- ARTICLE -

SOPs: A Great Tool for Effective Communication on Dairies
Oct 14, 2011
Well-written standard operating procedures provide direction, improve communication, reduce training time and improve work consistency.
By Dr. Mireille Chahine and Dr. Rick Norell, Extension Dairy Specialists, University of Idaho
Dairy herd performance is optimized when routine management tasks are consistently followed by the dairy crew. Standard Operating Procedures (SOP) development is essential to ensure that routine tasks are done the same way by everyone, every time. SOPs can be used to facilitate training of new employees and can be used to evaluate employee performance.
It is especially important to have SOPs in place if you employ Hispanic workers because some of them might not fully understand written or oral instructions in English. Developing SOPs in English and Spanish will provide step-by-step instructions on how a routine task is done.

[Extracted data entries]

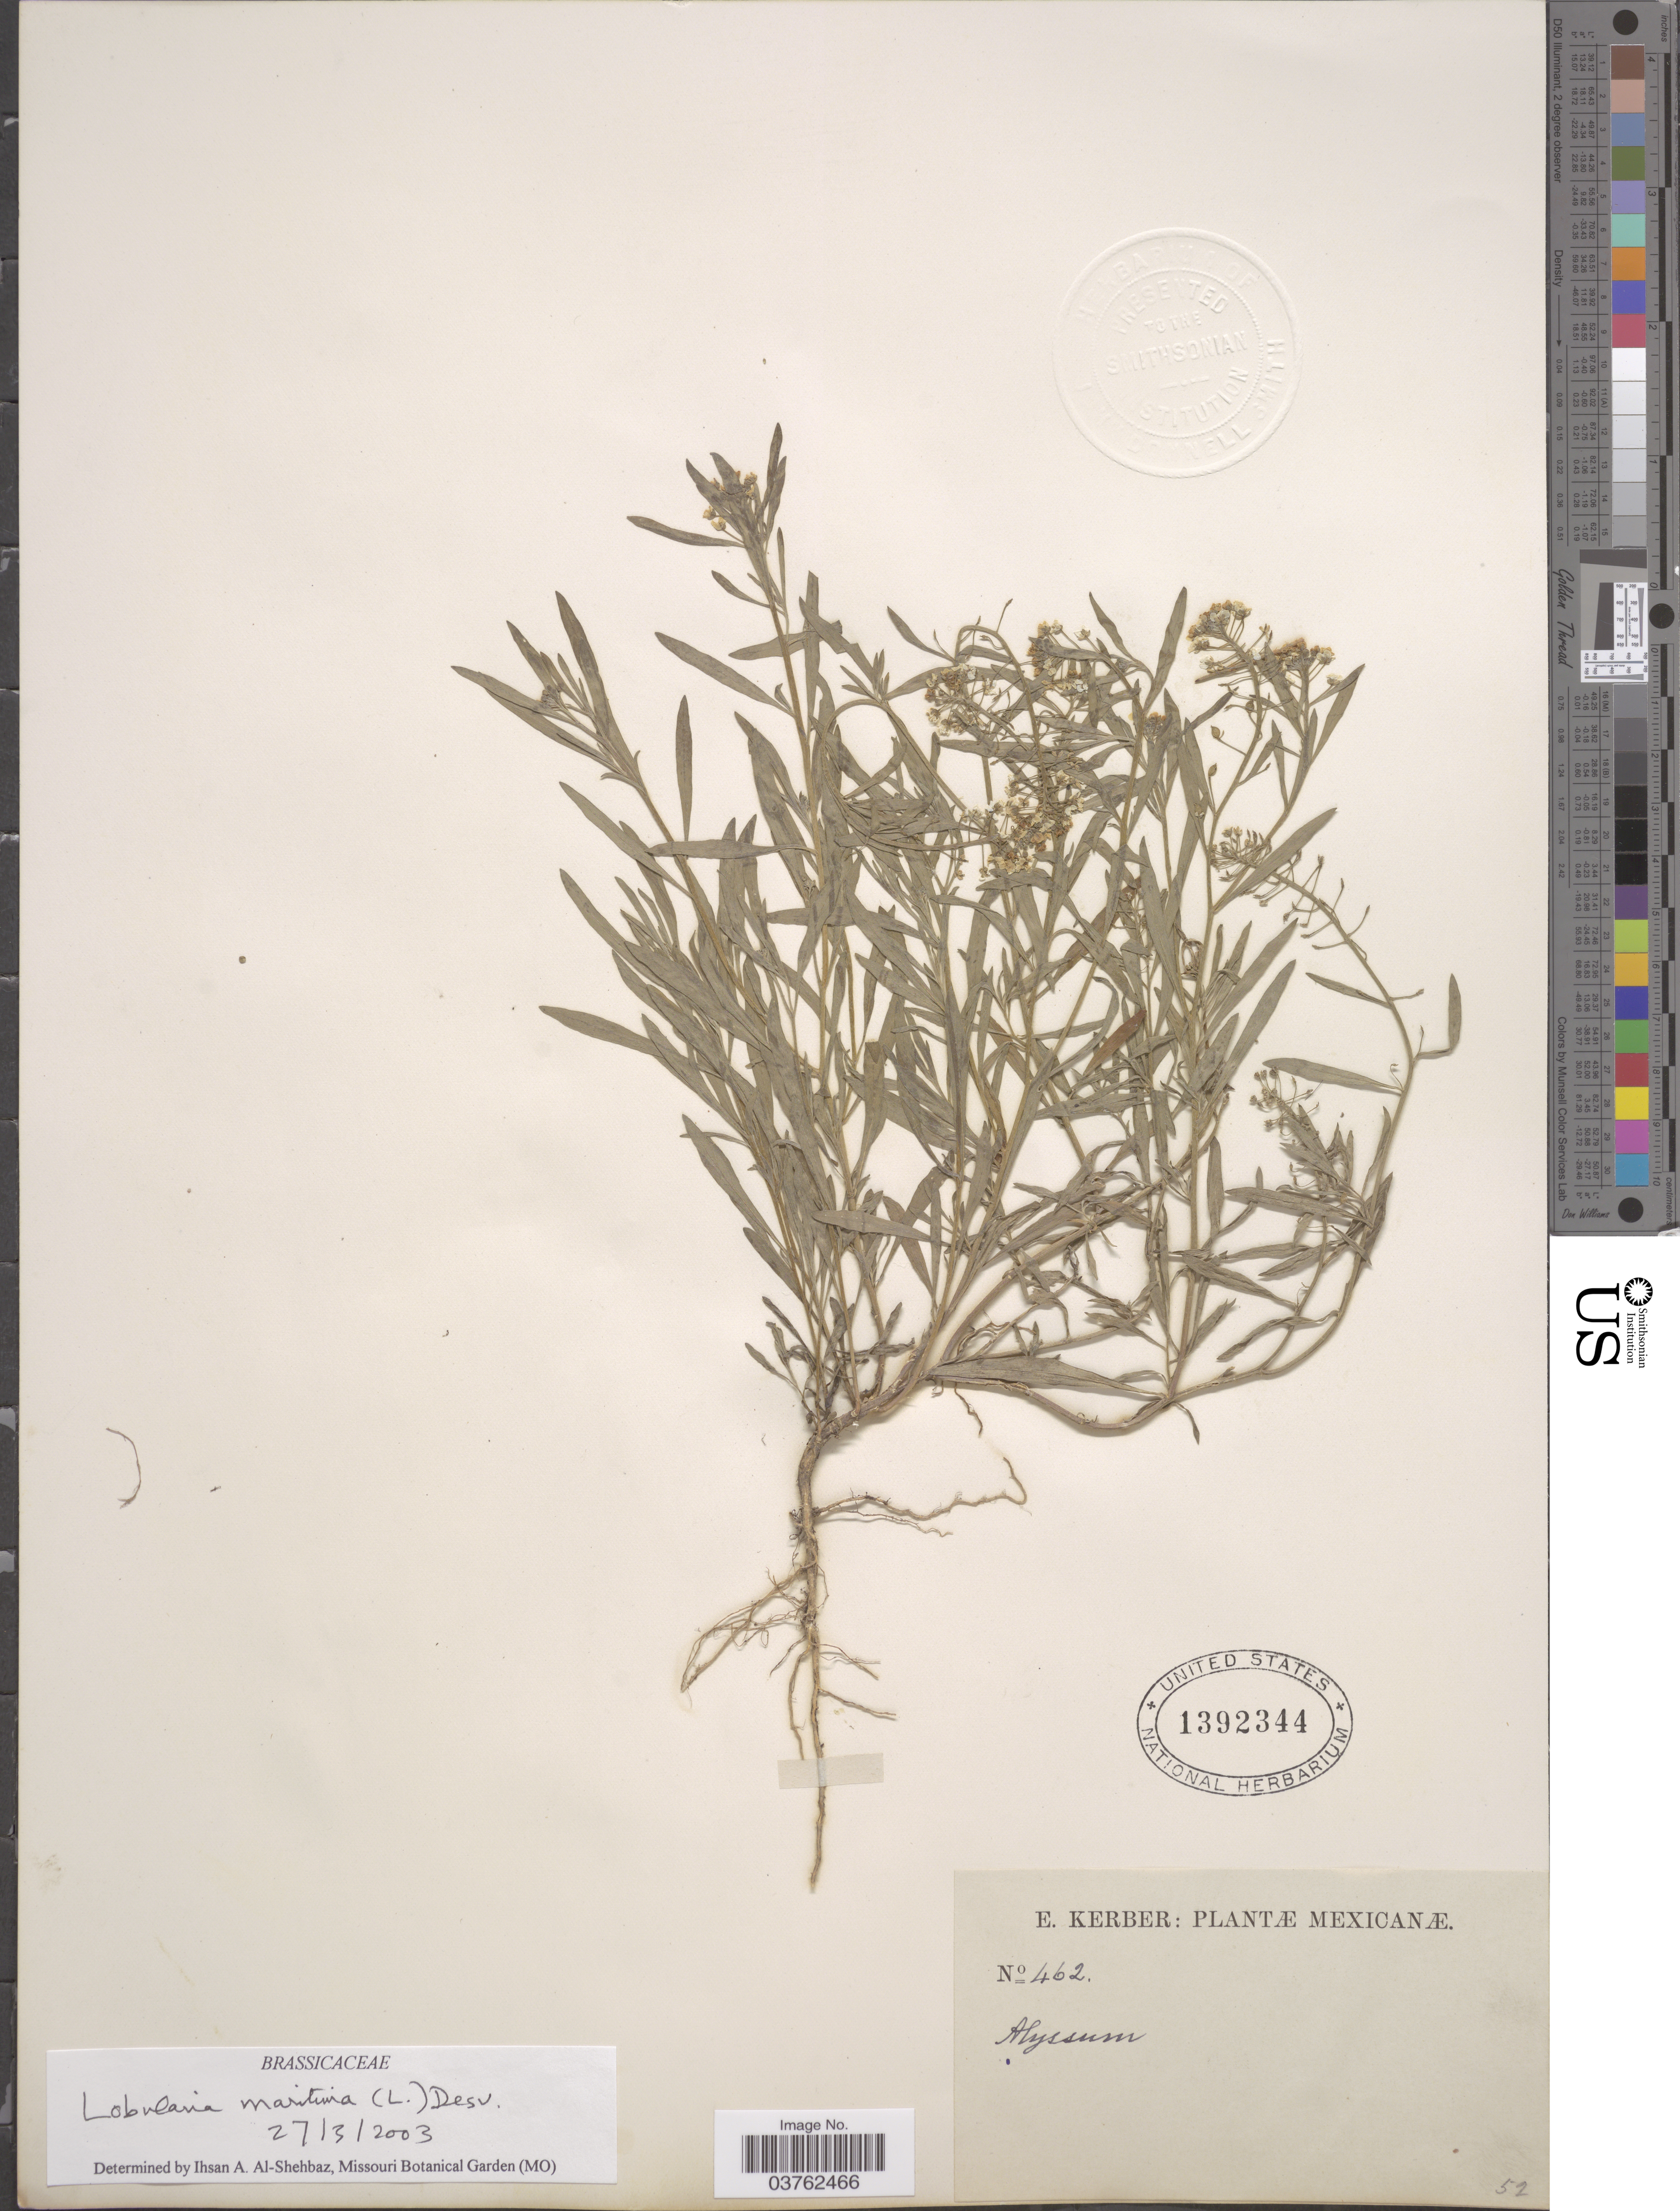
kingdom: Plantae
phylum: Tracheophyta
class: Magnoliopsida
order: Brassicales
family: Brassicaceae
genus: Lobularia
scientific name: Lobularia maritima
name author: (L.) Desv.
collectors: E. Kerber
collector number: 462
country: Mexico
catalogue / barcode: US 1392344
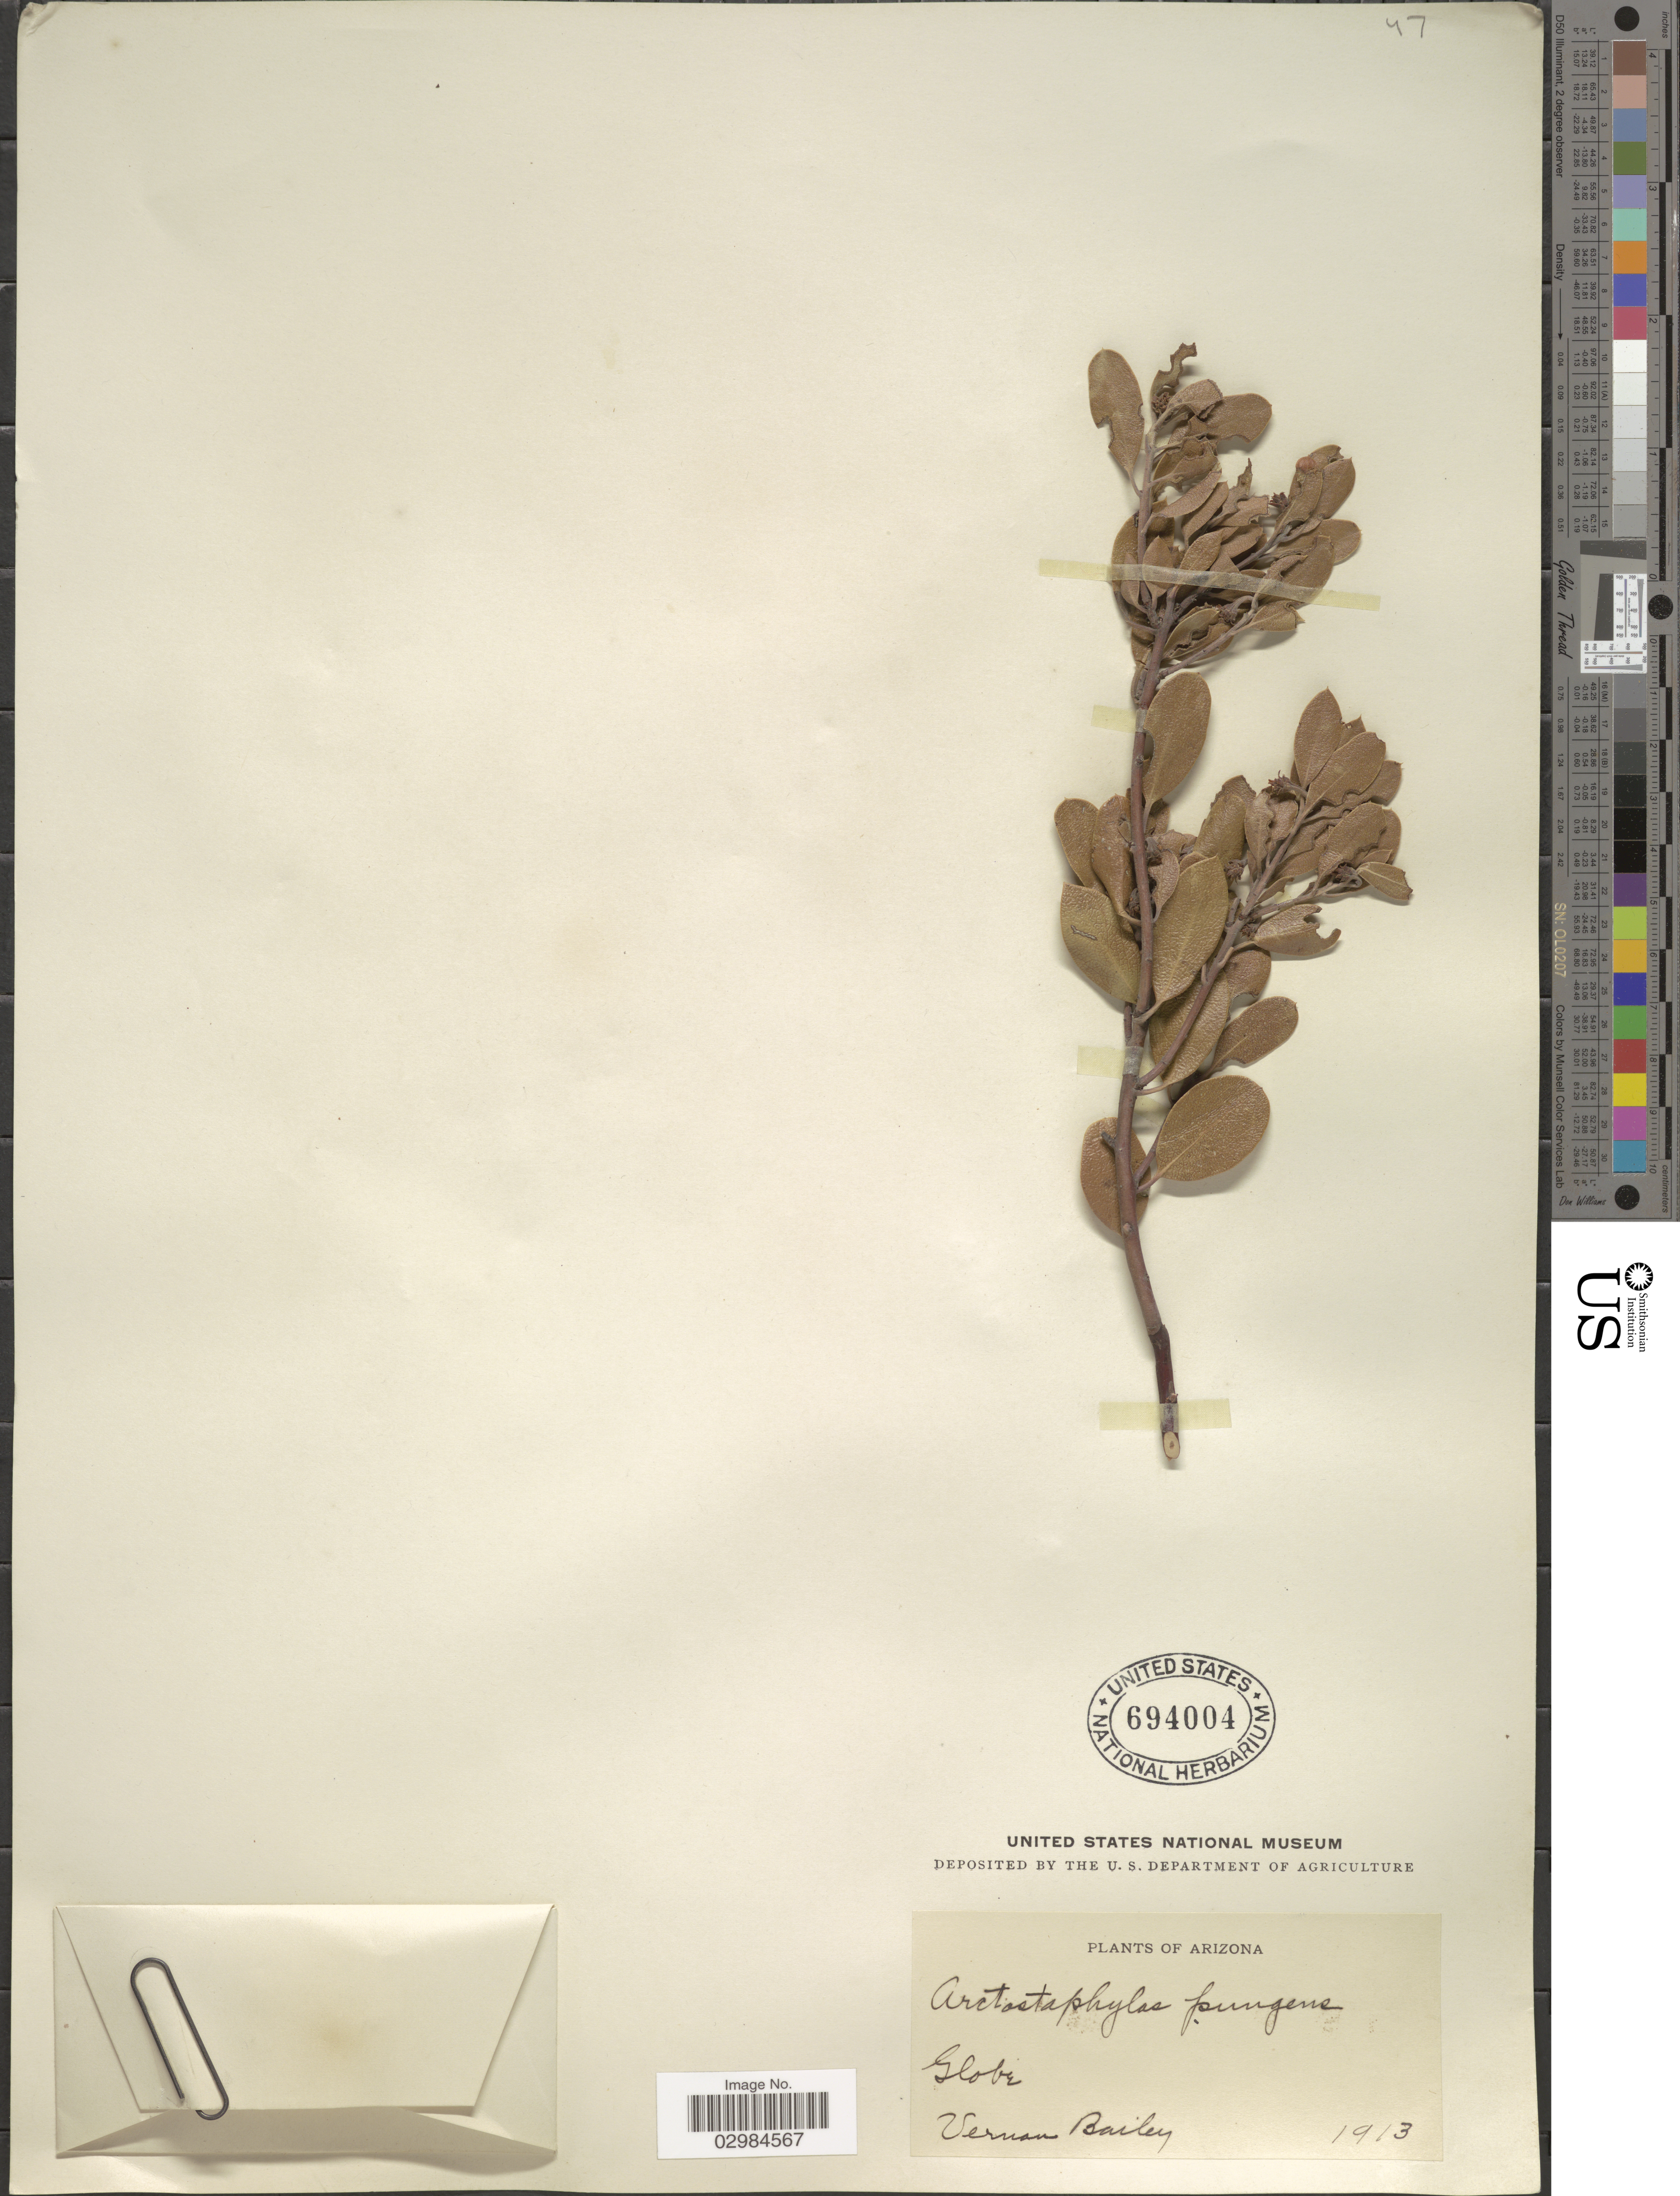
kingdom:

- WRITTEN TASKS -
**a.** Answer these questions from the SOP article:
(i) What date does it carry?
(ii) Which university are its authors with?
(iii) In which two languages does it recommend developing SOPs?
**b.** List every benefit of well-written standard operating procedures named in the SOP article's sentence beginning "Well-written standard operating procedures provide direction".
**c.** Please reproduce the passage of the SOP article starting at "SOPs: A Great" and ending at "evaluate employee performance.".

- EXPECTED OUTPUTS -
**a.**
(i) Oct 14, 2011
(ii) University of Idaho
(iii) English and Spanish

**b.**
- Provide direction
- Improve communication
- Reduce training time
- Improve work consistency

**c.**
SOPs: A Great Tool for Effective Communication on Dairies
Oct 14, 2011
Well-written standard operating procedures provide direction, improve communication, reduce training time and improve work consistency.
By Dr. Mireille Chahine and Dr. Rick Norell, Extension Dairy Specialists, University of Idaho
Dairy herd performance is optimized when routine management tasks are consistently followed by the dairy crew. Standard Operating Procedures (SOP) development is essential to ensure that routine tasks are done the same way by everyone, every time. SOPs can be used to facilitate training of new employees and can be used to evaluate employee performance.